Not that I plan to call 9-1-1 anytime soon, but if I see it coming, at least I want to tell a couple of people I love them before permanently hanging up.

That, and where the body’s buried.





14


Jack


I’m the guy who can always concentrate at school. I can shut out anything, turn off my mind and any trouble flowing through it like a faucet turns off water. I was in class nine days after they killed my dad, handing in make-up work.

Now I’m sitting in AP English, seeing and hearing nothing, trying to figure this out. I’ve run through every conceivable scenario a hundred times. Best case, I disappear into Don’s alternate universe for a short nightmare. I wake up with a couple of weeks shot to hell, but to my same life and plans, college, and future.

The most striking flaw is that it’s also the least realistic scenario—and how do you have a best case that someone else doesn’t wake up from?

My teacher, Mr. Berger, looks pissed.

“‘Two roads diverged in a yellow wood’? What say you, Mr. Manx?” Jesus, this guy is pretentious. And seriously? This poem has a built-in, teacher-approved right answer, which ordinarily I’d be rolling out, if only to one-up Dan Barrons. Not today.

“It’s condescending.”

Berger is pacing around like a matador waiting for the bull to charge.

All I want to do is charge, gore him, and leave town.

“All the ordinary jerks take the big road with the streetlights. The superior poetic guy we’re supposed to admire takes the cool nonconformist road. Come on, did you ever find one student who thought it was cool to take the more traveled road?”

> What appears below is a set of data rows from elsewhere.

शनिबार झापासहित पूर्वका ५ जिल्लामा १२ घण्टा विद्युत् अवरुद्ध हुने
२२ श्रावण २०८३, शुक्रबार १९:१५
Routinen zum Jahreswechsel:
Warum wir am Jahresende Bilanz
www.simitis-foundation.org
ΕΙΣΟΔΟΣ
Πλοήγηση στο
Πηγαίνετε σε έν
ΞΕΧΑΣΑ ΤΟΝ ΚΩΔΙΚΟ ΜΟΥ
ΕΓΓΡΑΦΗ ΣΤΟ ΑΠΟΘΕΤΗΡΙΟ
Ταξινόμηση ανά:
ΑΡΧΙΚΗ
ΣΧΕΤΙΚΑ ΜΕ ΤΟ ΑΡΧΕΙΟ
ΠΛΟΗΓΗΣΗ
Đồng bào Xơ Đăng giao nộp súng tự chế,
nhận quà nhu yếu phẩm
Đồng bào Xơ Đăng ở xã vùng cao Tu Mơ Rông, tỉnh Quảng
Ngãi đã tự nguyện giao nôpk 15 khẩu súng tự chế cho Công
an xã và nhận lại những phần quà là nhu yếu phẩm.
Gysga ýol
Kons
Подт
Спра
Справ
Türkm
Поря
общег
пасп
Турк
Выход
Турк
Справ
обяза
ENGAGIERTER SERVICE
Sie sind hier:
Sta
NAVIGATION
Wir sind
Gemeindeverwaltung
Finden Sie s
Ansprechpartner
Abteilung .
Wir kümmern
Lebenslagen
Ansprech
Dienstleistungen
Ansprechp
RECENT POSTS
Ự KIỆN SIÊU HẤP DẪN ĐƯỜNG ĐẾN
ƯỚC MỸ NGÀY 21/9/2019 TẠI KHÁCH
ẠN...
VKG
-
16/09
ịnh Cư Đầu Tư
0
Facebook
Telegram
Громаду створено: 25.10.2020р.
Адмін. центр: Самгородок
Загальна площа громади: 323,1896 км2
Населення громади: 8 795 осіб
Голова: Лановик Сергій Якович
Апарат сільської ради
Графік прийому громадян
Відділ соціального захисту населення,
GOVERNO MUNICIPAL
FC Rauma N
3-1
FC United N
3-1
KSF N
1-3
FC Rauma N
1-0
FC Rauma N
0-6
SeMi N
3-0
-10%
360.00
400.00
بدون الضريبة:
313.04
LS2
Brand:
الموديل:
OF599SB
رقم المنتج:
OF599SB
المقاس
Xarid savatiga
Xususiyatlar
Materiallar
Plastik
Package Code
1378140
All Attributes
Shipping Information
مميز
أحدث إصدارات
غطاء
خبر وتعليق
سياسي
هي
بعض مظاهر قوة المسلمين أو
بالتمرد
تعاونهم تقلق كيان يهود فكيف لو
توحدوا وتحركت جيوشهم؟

Mr. Berger says, “Did you read this poem?”

After English, Calvin corners me by my locker. “What’s wrong with you?”

I don’t blurt things I don’t want blurted, even to Calvin, even when we’re plowed and running off at the mouth. But I blurt, “I have to run an errand for Don.”

“Are you brain-damaged?”

Don’s my go-to excuse for acting brain-damaged, even I know this. And according to my former girlfriend—and Dan Barron’s current girlfriend—Scarlett, I’m the least insightful guy in Nevada.

“I have to get out of here. Want to say we’re camping until college?”

“Riiiiiight.” Calvin doesn’t camp. Boy Scout camp with Calvin was me doing all his camping shit for him and him paying me off with poker winnings taken off guys from other troops who thought they knew how to play cards. “You want to tell me where you’re really going?”

I shake my head.

“Cool,” he says. “A mystery errand for a sociopath.”